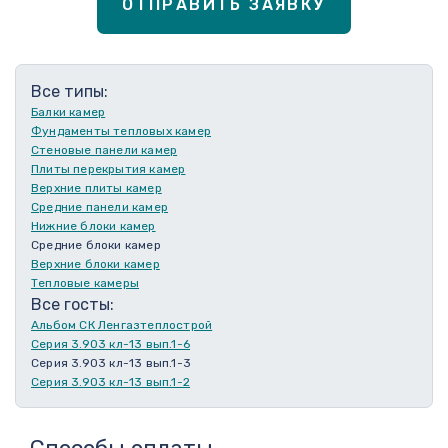
ОТПРАВИТЬ ЗАЯВКУ
Все типы:
Балки камер
Фундаменты тепловых камер
Стеновые панели камер
Плиты перекрытия камер
Верхние плиты камер
Средние панели камер
Нижние блоки камер
Средние блоки камер
Верхние блоки камер
Тепловые камеры
Все госты:
Альбом СК Ленгазтеплострой
Серия 3.903 кл-13 вып.1-6
Серия 3.903 кл-13 вып.1-3
Серия 3.903 кл-13 вып.1-2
# # # # # # #
_What is required_:
Edit the entries so that every "Серия" becomes "Series" and everything else stays the same. Leave the pictures out of your answer.

_Response_:
ОТПРАВИТЬ ЗАЯВКУ
Все типы:
Балки камер
Фундаменты тепловых камер
Стеновые панели камер
Плиты перекрытия камер
Верхние плиты камер
Средние панели камер
Нижние блоки камер
Средние блоки камер
Верхние блоки камер
Тепловые камеры
Все госты:
Альбом СК Ленгазтеплострой
Series 3.903 кл-13 вып.1-6
Series 3.903 кл-13 вып.1-3
Series 3.903 кл-13 вып.1-2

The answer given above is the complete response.